Liberals commit to deficits
THE ECONOMIC SITUATION WE’RE IN IS CHALLENGING: GLOBAL GROWTH IS CHALLENGED. — MORNEAU MORNEAU ANNOUNCES NEW SPENDING WITHOUT TIMETABLE FOR BALANCING BUDGET
The Liberal government expects to amass nearly $32 billion worth of additional red ink over the next five years, as it ratchets up capital spending and creates a Canada Infrastructure Bank to dramatically overhaul how large projects are planned, funded and delivered.
As the federal financial picture continues to erode — and spending increases — the government acknowledged Tuesday in its fall economic update that it has no timetable for balancing the budget.
Between 2016-17 and 2021-22, the government is expecting to run approximately $130 billion worth of combined deficits.
The new Canada Infrastructure Bank is one of the federal government’s centrepiece items announced in an economic update that downgrades projected growth and forecasts that a worsening financial situation will soon gobble up all of the billions of dollars in fiscal contingency that was included in the spring budget.
Finance Minister Bill Morneau also announced in the economic update the government is committing $81 billion in new infrastructure spending over 11 years on transit, green projects, and social infrastructure. However, most of the funding is earmarked for several years down the road, beyond the government’s current four-year mandate.
“Today is about the long term,” Morneau told reporters. “We know that the economic situation that we’re in is challenging.”
The government projects its budgetary balance will be $1.7 billion worse in the current 2016-17 fiscal year than it forecast in the budget, when factoring in economic developments, new spending and announcements.
Add it up, and the government’s fiscal position is $31.8 billion worse over the next five years than it forecast in the March budget, devouring within two years the $6 billion in annual contingency built into the forecast to absorb unexpected economic shocks.
The government now projects the deficit will total $25.1 billion in 2016-17, but it will only hit that target after using all of the $6-billion contingency that had been included in the budget. The budgetary shortfall is expected to increase to $27.8 billion in 2017-18 after using the $6-billion contingency next year.
By 2021-2022, the government believes the deficit could still be nearly $15 billion, and there’s no timeline or apparent plan for getting finances back into balance.
“We lost the contingency … Now it’s gone, we spent it. And we have this $130 billion of additional debt,” said former parliamentary budget officer Kevin Page, now the head of the Institute of Fiscal Studies and Democracy at the University of Ottawa. “Hopefully in the budget we’ll see a stronger fiscal planning framework, more fiscal rules, more deficit targets, maybe spending rule targets.”
Interim Conservative Leader Rona Ambrose said the government should be looking to stimulate the economy through tax cuts, instead of billions of dollars in new spending that seems to be doing little to create jobs and spur growth.
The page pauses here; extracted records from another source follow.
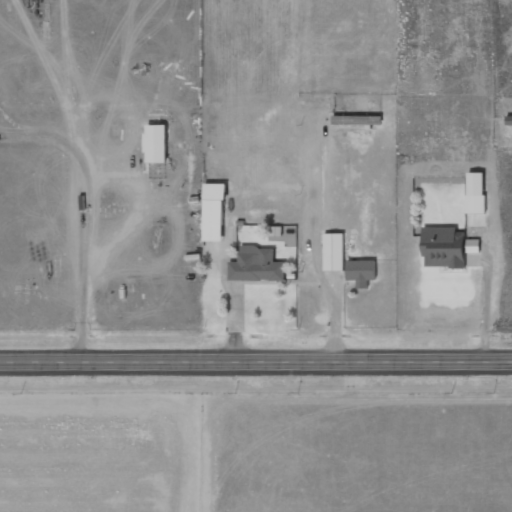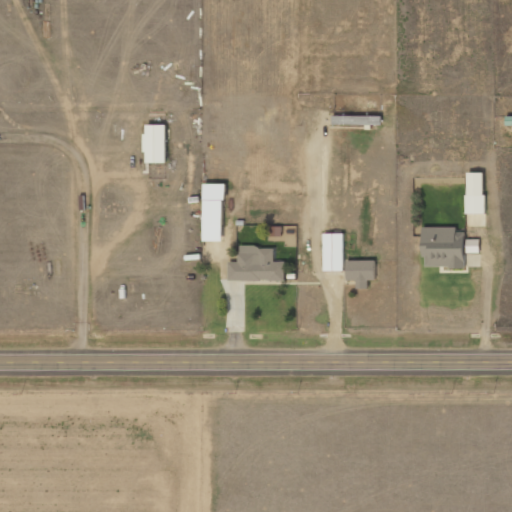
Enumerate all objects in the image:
building: (155, 143)
building: (476, 192)
building: (214, 212)
building: (276, 231)
building: (473, 246)
building: (443, 247)
building: (334, 252)
building: (257, 265)
building: (361, 272)
road: (256, 363)
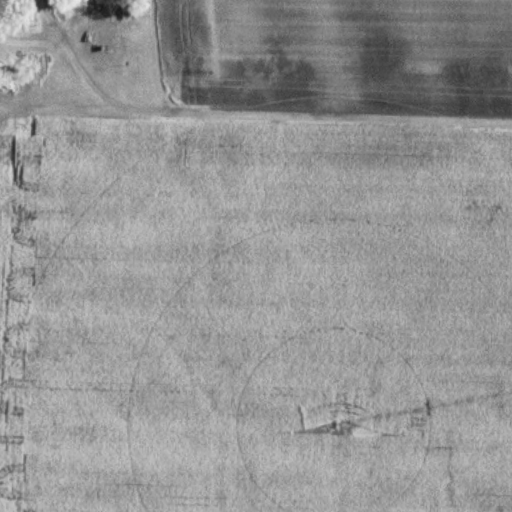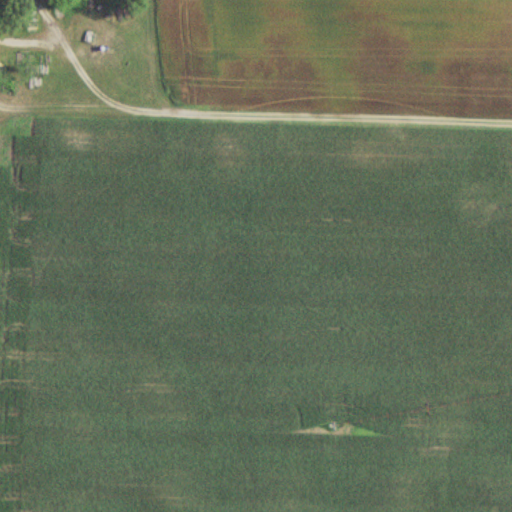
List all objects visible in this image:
road: (244, 111)
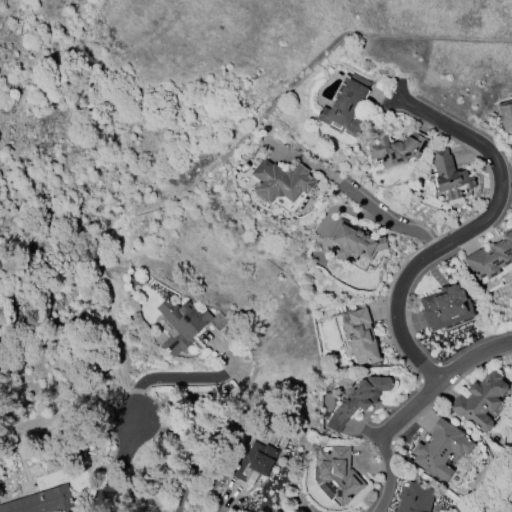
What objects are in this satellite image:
building: (347, 105)
building: (345, 109)
building: (506, 113)
building: (505, 115)
building: (396, 148)
building: (397, 149)
building: (450, 175)
building: (450, 176)
building: (281, 181)
building: (283, 183)
road: (395, 220)
road: (469, 231)
building: (353, 241)
building: (354, 241)
building: (491, 256)
building: (491, 257)
building: (445, 306)
building: (445, 306)
building: (186, 322)
building: (182, 323)
building: (360, 336)
building: (361, 336)
road: (182, 376)
building: (358, 399)
building: (480, 399)
building: (359, 400)
building: (482, 400)
road: (415, 410)
building: (441, 448)
road: (186, 449)
building: (441, 449)
building: (256, 459)
building: (256, 460)
road: (114, 465)
building: (339, 473)
building: (339, 475)
building: (415, 497)
building: (415, 497)
building: (39, 500)
building: (40, 501)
“What we’re seeing today is a doubling down of the prime minister’s agenda that we know has failed,” Ambrose said. “We’re seeing more spending, more deficits and that’s a huge concern.”
Starting in the 2017-18 fiscal year, the Liberals will start rolling out the next phase of its infrastructure funding, promising $81 billion more over 11 years.
The funding will include: $25.3 billion for public transit projects such as subways and light rail; $21.9 billion for green infrastructure like interprovincial transmission lines, renewable power projects, and water treatment facilities; and $21.9 billion for social infrastructure such as affordable housing, early learning and childcare, and recreational infrastructure.
As well, $10.1 billion will be allocated to a trade and transportation fund for more efficient corridors to international markets, and $2 billion for rural and remote communities for projects like building roads and expanding Internet connectivity.
The Liberals will table legislation in 2017 to create the Canada Infrastructure Bank, a Crown Corporation the government says will provide “innovative funding and financing” to help get more infrastructure projects built in Canada, in partnership with municipal, provincial and Indigenous partners.
The infrastructure bank will target large institutional investors to help finance “transformational” projects in Canada and get them built more quickly and at less of a financial risk to taxpayers. The government hopes to leverage potentially $4 or $5 of private sector investment for every $1 in federal, provincial and municipal funding for a project.
The infrastructure bank will invest at least $35 billion from the federal government into large projects that boost economic growth, through loans, loan guarantees and equity investments.